── TEXTE FOURNI ──

MONTRÉAL – Trois semaines après sa naissance, le Phoenix de Sherbrooke répondait à tous les stéréotypes généralement associés à une équipe d’expansion.

À ses six premiers matchs, le petit nouveau du circuit Courteau n’avait inscrit que cinq buts – et en avait accordé 27. Il a dû attendre à son huitième match pour décrocher son premier point, une défaite en fusillade contre le Rocket de l’Île-du-Prince-Édouard. La victoire tant attendue est finalement arrivée trois jours plus tard, à domicile, contre les Voltigeurs de Drummondville.

Les chiffres ne permettent pas toujours de capter toutes les subtilités d’une situation, mais en début de saison à Sherbrooke, la réalité était aussi pénible que les statistiques le laissaient croire.

« Oui, tout à fait!, admet sans détour l’entraîneur Judes Vallée. On se faisait planter. On travaillait, mais on travaillait mal. Quand tu dis qu’on est arrivé au début de l’année en se demandant ce qu’on allait faire comme période d’échauffement... On pense qu’on est prêt pour une expérience comme ça, mais finalement on ne l’est jamais assez. »

───
── MATÉRIEL ──

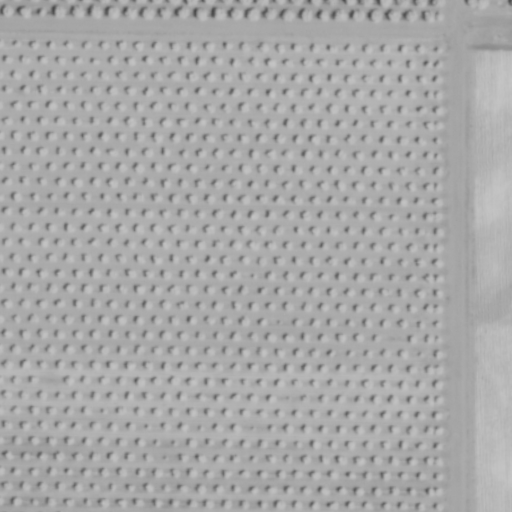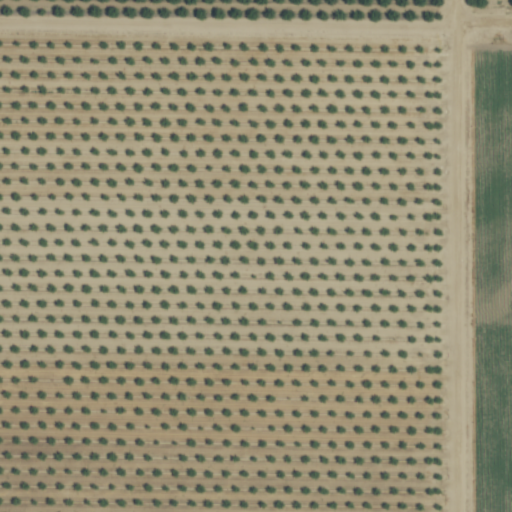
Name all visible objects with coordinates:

───

▶ _OBJECTIF_: Pouvez-vous reproduire intégralement le texte sur les débuts difficiles du Phoenix de Sherbrooke ?

▶ _RÉPONSE CI-DESSOUS_:
MONTRÉAL – Trois semaines après sa naissance, le Phoenix de Sherbrooke répondait à tous les stéréotypes généralement associés à une équipe d’expansion.

À ses six premiers matchs, le petit nouveau du circuit Courteau n’avait inscrit que cinq buts – et en avait accordé 27. Il a dû attendre à son huitième match pour décrocher son premier point, une défaite en fusillade contre le Rocket de l’Île-du-Prince-Édouard. La victoire tant attendue est finalement arrivée trois jours plus tard, à domicile, contre les Voltigeurs de Drummondville.

Les chiffres ne permettent pas toujours de capter toutes les subtilités d’une situation, mais en début de saison à Sherbrooke, la réalité était aussi pénible que les statistiques le laissaient croire.

« Oui, tout à fait!, admet sans détour l’entraîneur Judes Vallée. On se faisait planter. On travaillait, mais on travaillait mal. Quand tu dis qu’on est arrivé au début de l’année en se demandant ce qu’on allait faire comme période d’échauffement... On pense qu’on est prêt pour une expérience comme ça, mais finalement on ne l’est jamais assez. »